Thursday, October 2, 2014
Teach and Learn
Rocket was upset this afternoon as I was heading home. My plan had been to hit Sam's and pick up his meds and put gas in the car, but I checked out Dog Spy before I left the office and he was clearly very agitated and pacing and going to the door, and so I came home instead. I took him to out potty and boy did he really need it, could that be the source of his agitation? Freaked out about the need to eliminate? peeing he's very comfortable but not peeing? I mean, Thank You Jesus but is it making him crazy?
I have not yet been strong enough to not come home at lunch. The doctor says that dogs like Rocket get even more anxious when the absent person magically re-appears, and sometimes they do better when you just leave them alone. However, he always needs to "eliminate" over lunch, he always really needs to and I'm afraid it too late to put him on a bowel and bladder program to train him to wait until I come home - and I'm not sure its fair to make him hold it for ten hours or if he could physically even hold it for that long. I'm am so tired of cleaning up pee after two full years that its almost worth it to keep coming back to just not have to clean up pee .
Most days is okay, and its probably a good budget plan as I don't eat out and it helps my diet that I'm not eating crap at lunch and I get a little walk in while I'm home, so there are some positives. I watch a little TV, I eat my lunch and a get to be away from the office for a while. A very short while, I have an hour for lunch and during the lunch hour the round trip is about twenty-four minutes. I guess there is a lot to be said about the benefits of staying active.

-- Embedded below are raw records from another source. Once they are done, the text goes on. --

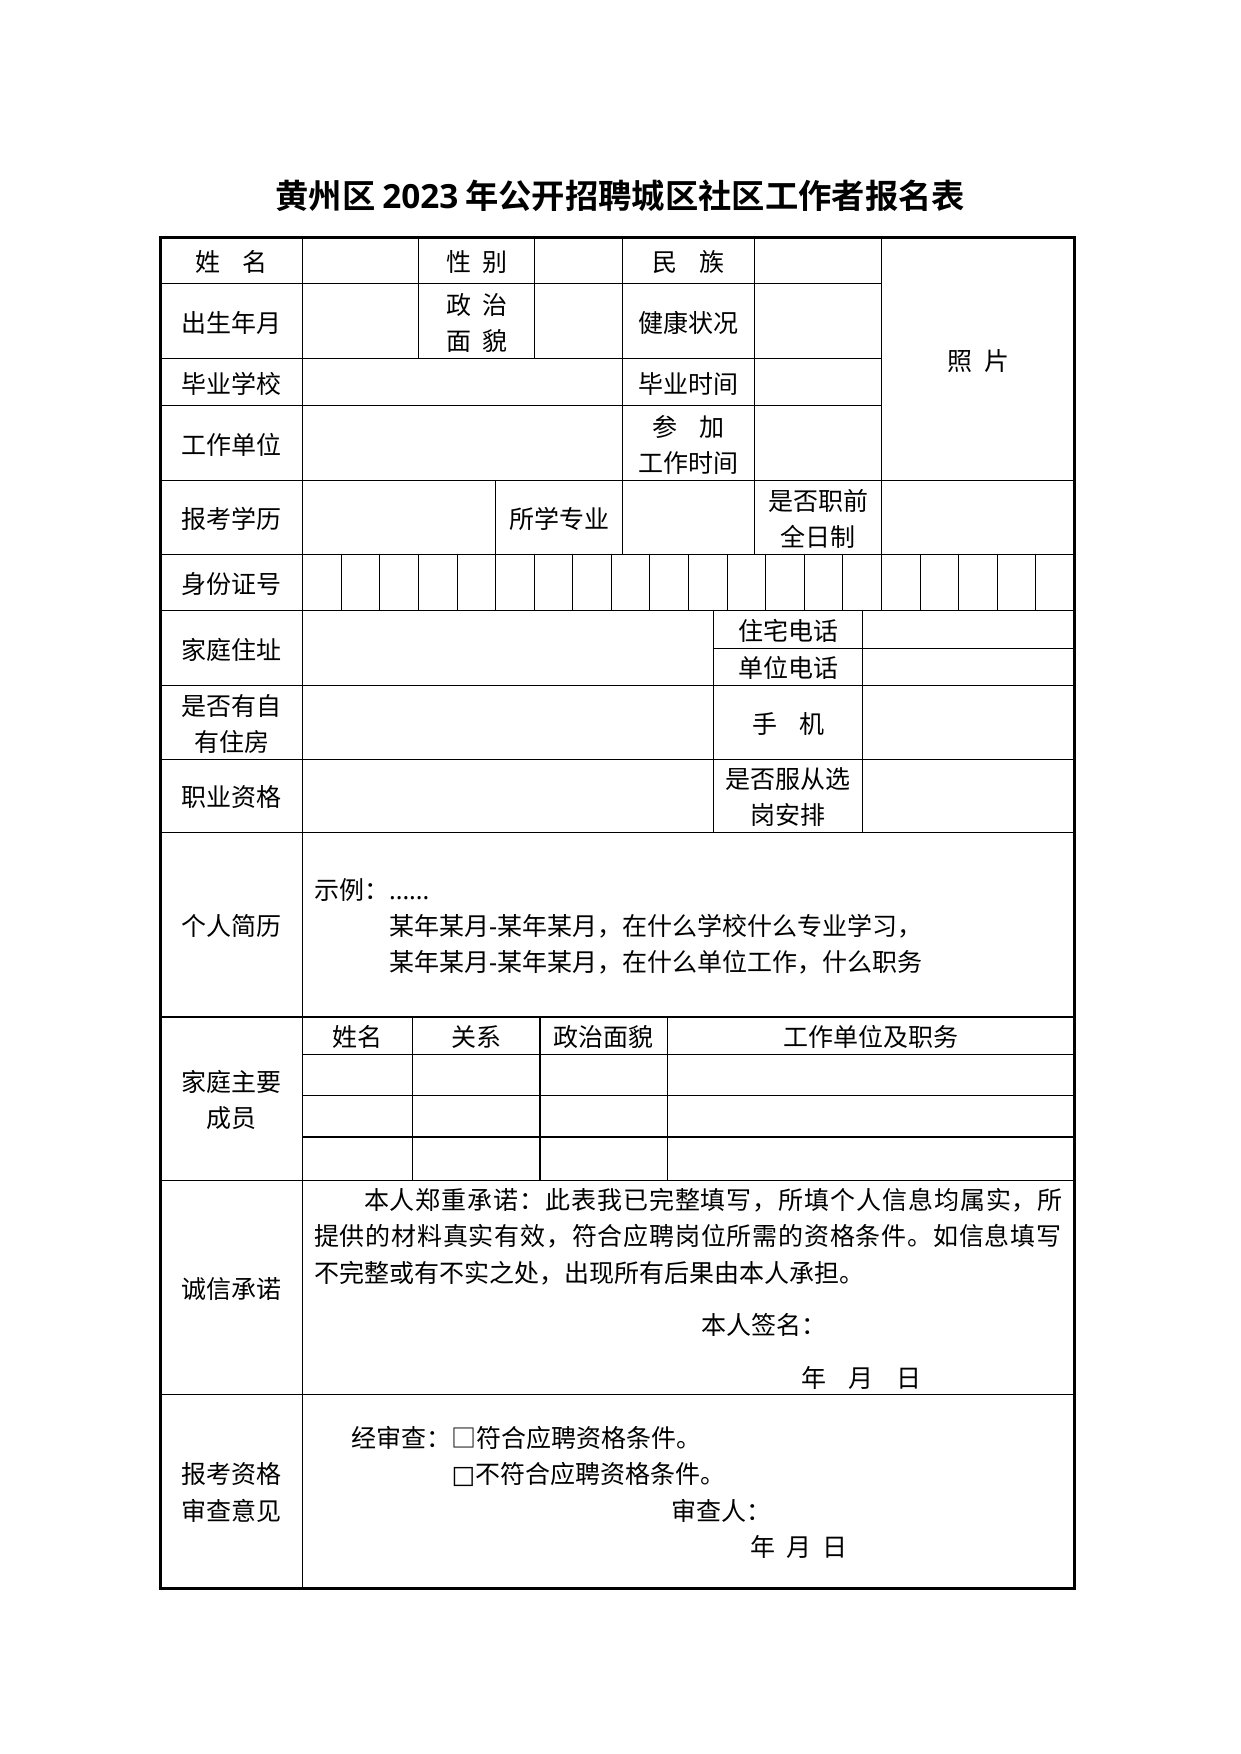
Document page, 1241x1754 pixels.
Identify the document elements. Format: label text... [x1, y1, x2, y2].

table_cell 诚信承诺 [162, 1181, 302, 1394]
table_cell [303, 686, 713, 758]
table_cell [998, 555, 1035, 610]
table_cell [1036, 555, 1073, 610]
table_cell [668, 1138, 1073, 1179]
table_cell [419, 555, 457, 610]
table_cell [496, 555, 534, 610]
table_cell [342, 555, 379, 610]
table_cell 是否服从选岗安排 [714, 760, 862, 832]
table_cell [728, 555, 765, 610]
table_cell 家庭住址 [162, 611, 302, 685]
table_cell 工作单位及职务 [668, 1018, 1073, 1054]
table_cell 住宅电话 [714, 611, 862, 648]
table_cell 职业资格 [162, 760, 302, 832]
table_cell 单位电话 [714, 649, 862, 685]
table_cell [863, 611, 1073, 648]
table_cell 家庭主要 成员 [162, 1018, 302, 1179]
table_cell 健康状况 [623, 284, 754, 358]
table_cell 是否职前全日制 [755, 481, 881, 554]
table_header 照 片 [882, 239, 1073, 480]
table_cell 工作单位 [162, 406, 302, 480]
table_header [755, 239, 881, 282]
table_cell [843, 555, 881, 610]
table_cell 出生年月 [162, 284, 302, 358]
table_cell [668, 1096, 1073, 1136]
table_cell [458, 555, 495, 610]
table_cell 个人简历 [162, 833, 302, 1016]
table_cell [863, 760, 1073, 832]
table_cell 经审查：□符合应聘资格条件。 □不符合应聘资格条件。 审查人： 年 月 日 [303, 1395, 1073, 1587]
table_cell [413, 1055, 539, 1095]
table_cell 所学专业 [496, 481, 622, 554]
table_cell [413, 1096, 539, 1136]
table_cell [535, 555, 572, 610]
table_header 姓 名 [162, 239, 302, 282]
table_cell [755, 284, 881, 358]
table_cell [863, 686, 1073, 758]
table_cell [689, 555, 727, 610]
table_cell 手 机 [714, 686, 862, 758]
table_cell [863, 649, 1073, 685]
table_cell [921, 555, 958, 610]
table_header 性 别 [419, 239, 534, 282]
table_cell 政 治 面 貌 [419, 284, 534, 358]
table_cell [882, 555, 920, 610]
table_cell [303, 406, 622, 480]
table_cell [959, 555, 997, 610]
table_cell 是否有自有住房 [162, 686, 302, 758]
table_cell [303, 359, 622, 404]
table_cell [623, 481, 754, 554]
table_cell [541, 1096, 667, 1136]
table_cell [541, 1055, 667, 1095]
table_cell [303, 284, 418, 358]
table_cell 姓名 [303, 1018, 412, 1054]
table_cell 示例：...... 某年某月-某年某月，在什么学校什么专业学习， 某年某月-某年某月，在什么单位工作，什么职务 [303, 833, 1073, 1016]
table_cell [755, 359, 881, 404]
text 黄州区2023年公开招聘城区社区工作者报名表 [187, 162, 1053, 227]
table_cell [805, 555, 842, 610]
table_cell 毕业时间 [623, 359, 754, 404]
table_cell 关系 [413, 1018, 539, 1054]
table_cell [303, 1055, 412, 1095]
table_cell [303, 555, 341, 610]
table_cell 参 加 工作时间 [623, 406, 754, 480]
table_cell [541, 1138, 667, 1179]
table_cell 身份证号 [162, 555, 302, 610]
table_cell 毕业学校 [162, 359, 302, 404]
table_cell 报考学历 [162, 481, 302, 554]
table_cell [755, 406, 881, 480]
table_cell [766, 555, 804, 610]
table_cell [612, 555, 649, 610]
table_cell 政治面貌 [541, 1018, 667, 1054]
table_cell 报考资格审查意见 [162, 1395, 302, 1587]
table_cell [303, 760, 713, 832]
table_cell [303, 1138, 412, 1179]
table_cell [535, 284, 622, 358]
table_cell [303, 1096, 412, 1136]
table_cell [303, 611, 713, 685]
table_cell [413, 1138, 539, 1179]
table_cell [650, 555, 688, 610]
table_cell [380, 555, 418, 610]
table_cell [668, 1055, 1073, 1095]
table_header 民 族 [623, 239, 754, 282]
table_header [535, 239, 622, 282]
table_cell 本人郑重承诺：此表我已完整填写，所填个人信息均属实，所提供的材料真实有效，符合应聘岗位所需的资格条件。如信息填写不完整或有不实之处，出现所有后果由本人承担。 本人签名： 年 月 日 [303, 1181, 1073, 1394]
table_header [303, 239, 418, 282]
table_cell [573, 555, 611, 610]
table_cell [303, 481, 495, 554]
table_cell [882, 481, 1073, 554]
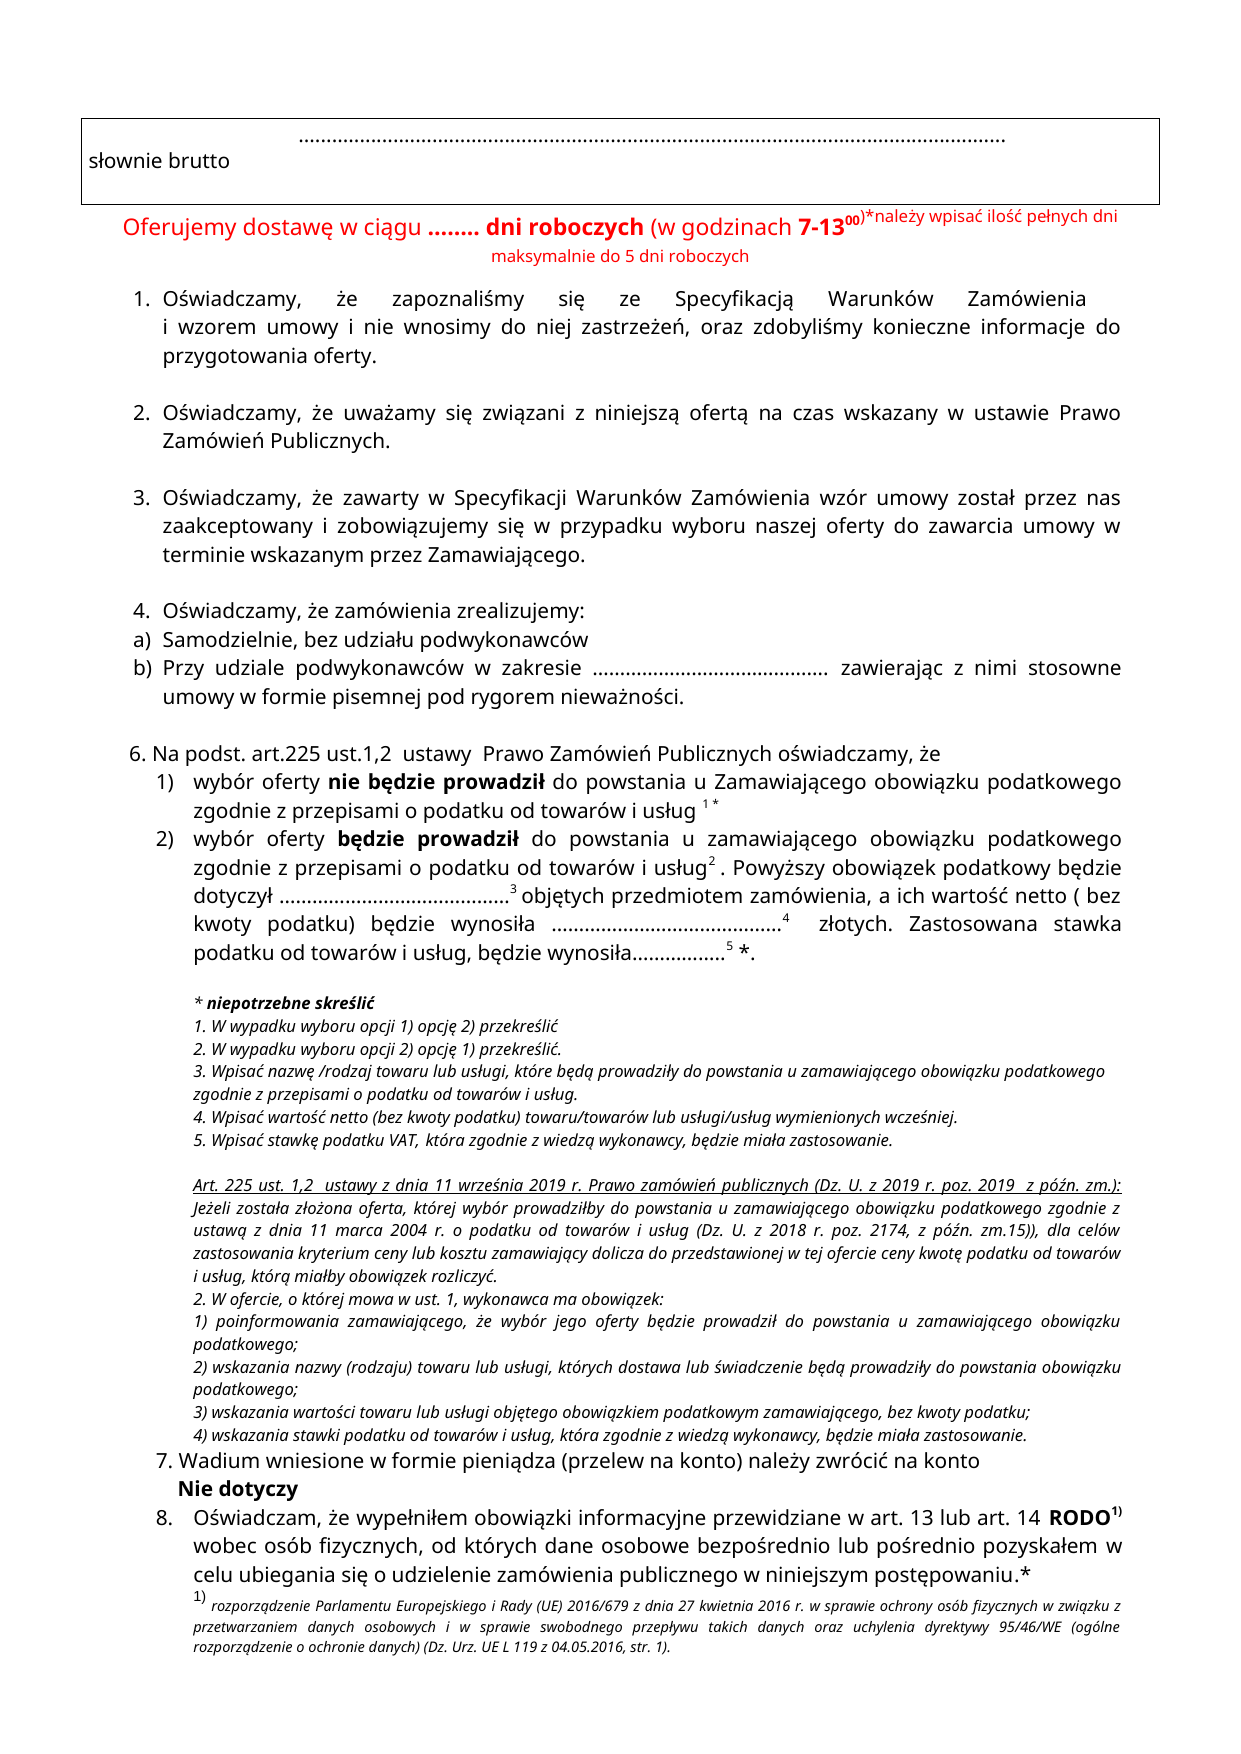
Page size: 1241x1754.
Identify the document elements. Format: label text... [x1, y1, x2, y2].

text 2) wskazania nazwy (rodzaju) towaru lub usługi, których dostawa lub świadczenie będą prowadziły do powstania obowiązku podatkowego; [193, 1355, 1122, 1401]
text Art. 225 ust. 1,2 ustawy z dnia 11 września 2019 r. Prawo zamówień publicznych (Dz. U. z 2019 r. poz. 2019 z późn. zm.): Jeżeli została złożona oferta, której wybór prowadziłby do powstania u zamawiającego obowiązku podatkowego zgodnie z ustawą z dnia 11 marca 2004 r. o podatku od towarów i usług (Dz. U. z 2018 r. poz. 2174, z późn. zm.15)), dla celów zastosowania kryterium ceny lub kosztu zamawiający dolicza do przedstawionej w tej ofercie ceny kwotę podatku od towarów i usług, którą miałby obowiązek rozliczyć. [193, 1173, 1122, 1193]
text * niepotrzebne skreślić [193, 992, 1122, 1014]
list wybór oferty będzie prowadził do powstania u zamawiającego obowiązku podatkowego zgodnie z przepisami o podatku od towarów i usług2 . Powyższy obowiązek podatkowy będzie dotyczył ……………………………………3 objętych przedmiotem zamówienia, a ich wartość netto ( bez kwoty podatku) będzie wynosiła ……………………………………4 złotych. Zastosowana stawka podatku od towarów i usług, będzie wynosiła……………..5 *. [156, 824, 1122, 966]
text 6. Na podst. art.225 ust.1,2 ustawy Prawo Zamówień Publicznych oświadczamy, że [118, 739, 1122, 767]
text 5. Wpisać stawkę podatku VAT, która zgodnie z wiedzą wykonawcy, będzie miała zastosowanie. [193, 1128, 1122, 1151]
text 3. Wpisać nazwę /rodzaj towaru lub usługi, które będą prowadziły do powstania u zamawiającego obowiązku podatkowego zgodnie z przepisami o podatku od towarów i usług. [193, 1060, 1122, 1105]
text Art. 225 ust. 1,2 ustawy z dnia 11 września 2019 r. Prawo zamówień publicznych (Dz. U. z 2019 r. poz. 2019 z późn. zm.): Jeżeli została złożona oferta, której wybór prowadziłby do powstania u zamawiającego obowiązku podatkowego zgodnie z ustawą z dnia 11 marca 2004 r. o podatku od towarów i usług (Dz. U. z 2018 r. poz. 2174, z późn. zm.15)), dla celów zastosowania kryterium ceny lub kosztu zamawiający dolicza do przedstawionej w tej ofercie ceny kwotę podatku od towarów i usług, którą miałby obowiązek rozliczyć. [193, 1194, 1122, 1287]
text 1. W wypadku wyboru opcji 1) opcję 2) przekreślić [193, 1014, 1122, 1037]
text 2. W wypadku wyboru opcji 2) opcję 1) przekreślić. [193, 1037, 1122, 1060]
list Przy udziale podwykonawców w zakresie ……………………………………. zawierając z nimi stosowne umowy w formie pisemnej pod rygorem nieważności. [133, 653, 1122, 710]
list Oświadczamy, że zawarty w Specyfikacji Warunków Zamówienia wzór umowy został przez nas zaakceptowany i zobowiązujemy się w przypadku wyboru naszej oferty do zawarcia umowy w terminie wskazanym przez Zamawiającego. [133, 483, 1122, 568]
text 1) poinformowania zamawiającego, że wybór jego oferty będzie prowadził do powstania u zamawiającego obowiązku podatkowego; [193, 1310, 1122, 1355]
list wybór oferty nie będzie prowadził do powstania u Zamawiającego obowiązku podatkowego zgodnie z przepisami o podatku od towarów i usług 1 * [156, 767, 1122, 824]
list Oświadczamy, że uważamy się związani z niniejszą ofertą na czas wskazany w ustawie Prawo Zamówień Publicznych. [133, 398, 1122, 454]
list Samodzielnie, bez udziału podwykonawców [133, 625, 1122, 653]
text Oferujemy dostawę w ciągu …….. dni roboczych (w godzinach 7-1300)*należy wpisać ilość pełnych dni maksymalnie do 5 dni roboczych [118, 205, 1122, 284]
list Oświadczamy, że zamówienia zrealizujemy: [133, 597, 1122, 625]
list Oświadczam, że wypełniłem obowiązki informacyjne przewidziane w art. 13 lub art. 14 RODO1) wobec osób fizycznych, od których dane osobowe bezpośrednio lub pośrednio pozyskałem w celu ubiegania się o udzielenie zamówienia publicznego w niniejszym postępowaniu.* [156, 1503, 1122, 1588]
table_cell słownie brutto [82, 119, 291, 203]
list Oświadczamy, że zapoznaliśmy się ze Specyfikacją Warunków Zamówienia i wzorem umowy i nie wnosimy do niej zastrzeżeń, oraz zdobyliśmy konieczne informacje do przygotowania oferty. [133, 284, 1122, 369]
text 7. Wadium wniesione w formie pieniądza (przelew na konto) należy zwrócić na konto [156, 1446, 1122, 1474]
text 1) rozporządzenie Parlamentu Europejskiego i Rady (UE) 2016/679 z dnia 27 kwietnia 2016 r. w sprawie ochrony osób fizycznych w związku z przetwarzaniem danych osobowych i w sprawie swobodnego przepływu takich danych oraz uchylenia dyrektywy 95/46/WE (ogólne rozporządzenie o ochronie danych) (Dz. Urz. UE L 119 z 04.05.2016, str. 1). [193, 1588, 1122, 1657]
table_cell ............................................................................................................................... [291, 119, 1159, 203]
text 4. Wpisać wartość netto (bez kwoty podatku) towaru/towarów lub usługi/usług wymienionych wcześniej. [193, 1105, 1122, 1128]
text Nie dotyczy [156, 1474, 1122, 1503]
text 2. W ofercie, o której mowa w ust. 1, wykonawca ma obowiązek: [193, 1287, 1122, 1310]
text 4) wskazania stawki podatku od towarów i usług, która zgodnie z wiedzą wykonawcy, będzie miała zastosowanie. [193, 1423, 1122, 1446]
text 3) wskazania wartości towaru lub usługi objętego obowiązkiem podatkowym zamawiającego, bez kwoty podatku; [193, 1401, 1122, 1423]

If I can't go home I can always put him in daycare, but that is about the equivalent of a week of lunches, so its not a cheap choice to make. Daisy stayed by herself all day every day for years and I think the only times I would come home would be days when I had plans after work and couldn't be home promptly, what a pal I was. I think about that a lot. I was so mean to her. Didn't she deserve a visit and a nice little walk at lunch? Would that have been too much to ask? I think she would have really enjoyed it.